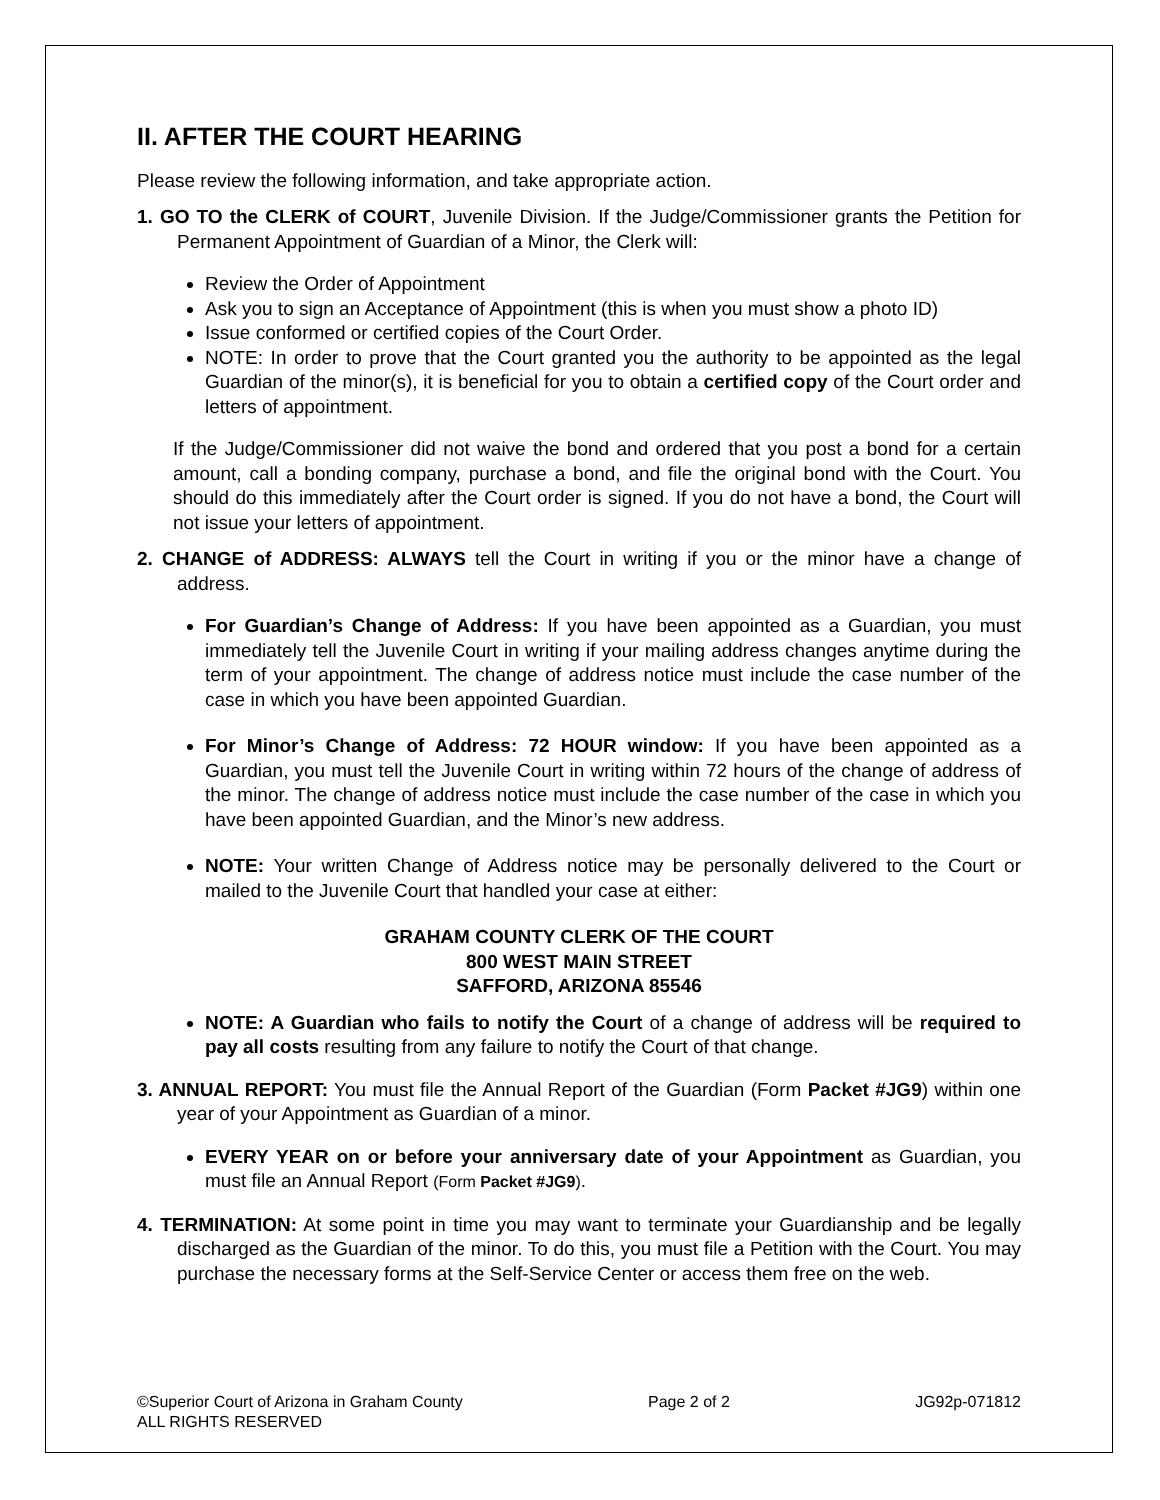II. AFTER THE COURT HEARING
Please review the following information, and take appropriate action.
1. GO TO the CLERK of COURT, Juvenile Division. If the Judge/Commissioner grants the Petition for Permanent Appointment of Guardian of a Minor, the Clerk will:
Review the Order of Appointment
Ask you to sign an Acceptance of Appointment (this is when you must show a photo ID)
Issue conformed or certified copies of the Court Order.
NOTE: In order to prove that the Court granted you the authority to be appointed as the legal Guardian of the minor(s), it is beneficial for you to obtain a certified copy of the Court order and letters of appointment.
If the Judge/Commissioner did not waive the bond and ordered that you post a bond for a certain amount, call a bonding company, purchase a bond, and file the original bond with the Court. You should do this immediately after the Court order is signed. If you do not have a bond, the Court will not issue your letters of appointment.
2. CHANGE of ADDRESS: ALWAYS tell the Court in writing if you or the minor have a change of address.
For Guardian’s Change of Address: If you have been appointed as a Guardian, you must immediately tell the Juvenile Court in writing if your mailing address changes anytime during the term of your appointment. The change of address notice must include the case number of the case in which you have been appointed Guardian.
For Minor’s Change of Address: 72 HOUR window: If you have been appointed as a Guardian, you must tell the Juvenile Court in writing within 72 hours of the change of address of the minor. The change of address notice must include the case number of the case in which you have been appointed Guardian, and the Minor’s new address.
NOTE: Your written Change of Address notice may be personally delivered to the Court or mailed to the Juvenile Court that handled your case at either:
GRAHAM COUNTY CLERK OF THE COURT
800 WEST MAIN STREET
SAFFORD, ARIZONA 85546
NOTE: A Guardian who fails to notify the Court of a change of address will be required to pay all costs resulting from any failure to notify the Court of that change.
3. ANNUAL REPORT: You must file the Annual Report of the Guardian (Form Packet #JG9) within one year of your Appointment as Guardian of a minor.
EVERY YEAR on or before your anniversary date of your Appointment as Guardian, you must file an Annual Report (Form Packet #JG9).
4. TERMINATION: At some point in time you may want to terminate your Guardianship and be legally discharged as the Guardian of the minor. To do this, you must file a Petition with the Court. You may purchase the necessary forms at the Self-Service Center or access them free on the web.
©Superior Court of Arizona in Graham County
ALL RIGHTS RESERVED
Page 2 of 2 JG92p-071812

*GOAL OF THE EXERCISE*
Say again, exactly, only those lines of the records that run from the start through the line with "For Minor’s Change". Pictures are to be skipped.

*TASK ANSWER*
II. AFTER THE COURT HEARING
Please review the following information, and take appropriate action.
1. GO TO the CLERK of COURT, Juvenile Division. If the Judge/Commissioner grants the Petition for Permanent Appointment of Guardian of a Minor, the Clerk will:
Review the Order of Appointment
Ask you to sign an Acceptance of Appointment (this is when you must show a photo ID)
Issue conformed or certified copies of the Court Order.
NOTE: In order to prove that the Court granted you the authority to be appointed as the legal Guardian of the minor(s), it is beneficial for you to obtain a certified copy of the Court order and letters of appointment.
If the Judge/Commissioner did not waive the bond and ordered that you post a bond for a certain amount, call a bonding company, purchase a bond, and file the original bond with the Court. You should do this immediately after the Court order is signed. If you do not have a bond, the Court will not issue your letters of appointment.
2. CHANGE of ADDRESS: ALWAYS tell the Court in writing if you or the minor have a change of address.
For Guardian’s Change of Address: If you have been appointed as a Guardian, you must immediately tell the Juvenile Court in writing if your mailing address changes anytime during the term of your appointment. The change of address notice must include the case number of the case in which you have been appointed Guardian.
For Minor’s Change of Address: 72 HOUR window: If you have been appointed as a Guardian, you must tell the Juvenile Court in writing within 72 hours of the change of address of the minor. The change of address notice must include the case number of the case in which you have been appointed Guardian, and the Minor’s new address.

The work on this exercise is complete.